I was born in 1961, and I grew up in a small, conservative town in rural Indiana. First thing in the morning in every classroom in our school, everyone would stand up and recite the Pledge of Allegiance.

That is, almost everyone. At the time -- I'm an atheist now -- my family's religion, the Church of the Brethren, part of an offshot of Lutheranism known as Pietism, said that we weren't supposed to carry guns, not even if we were drafted into the military. The Bible says that Jesus told his followers to turn the other cheek. In the Church of the Brethren, we interpreted this as an instruction to be strictly pacifistic. And we weren't supposed to swear on a Bible, not even if we were witnesses in court.

And our denomination also said that we weren't supposed to sing the Star-Spangled Banner or recite the Pledge of Allegiance. Nor were we supposed to rise to our feet while others did so. So every day at school, first thing in the morning, everybody else in my classroom rose to their feet and recited the Pledge of Allegiance, while I stayed seated and said nothing. At sporting events, almost everyone sang the national anthem, but those who attended our church stayed seated and didn't sing. If we had to testify in court, we didn't swear to tell the truth, and we didn't touch the Bible. We simply promised to tell the truth.

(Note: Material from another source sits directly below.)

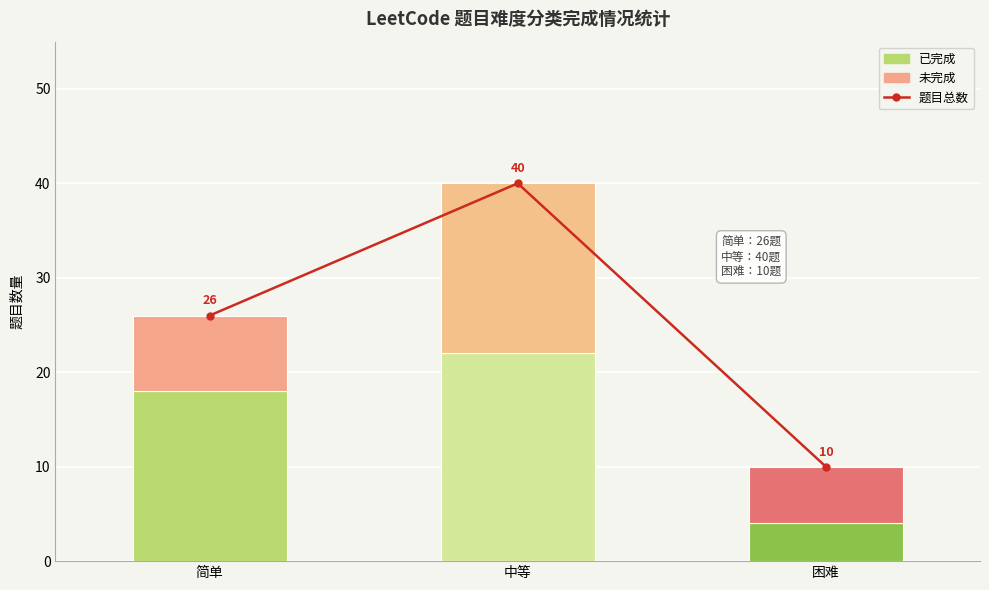

What is the highest value of the 未完成 series?

18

The thing is, I don't remember anyone ever giving me a hard time about any of this. Sometimes people were curious and asked me why I did this or that differently, and we talked about. But I never got into an argument with anyone about: I expalined how we did things in our church, and that was fine with them. No one ever called me a son of a bitch over it. No one ever stood outside of our little white-painted church carrying picket signs. No one ever called us un-American. We weren't jailed for contempt of court because we behaved differently in court. In the earliest days of the US, people of our denomination sometimes got into trouble for being conscientious objectors to military service, but by the early 19th century, that got straightened out too: we had explained the reasons for our behavior to the United States, and the United States has accepted those reasons ever since, and instead of joining the military, young men from our church would work in military hospitals or do construction work in postwar areas which needed to be rebuilt.

People listened to the reasons for our behavior and accepted them. And conversely, we never accused others of being wicked or un-Christian, because they had different beliefs and did a few things differently than we did. Because when you get right down to cases, very few people are as bigoted, unreasonable or downright dense as our current President.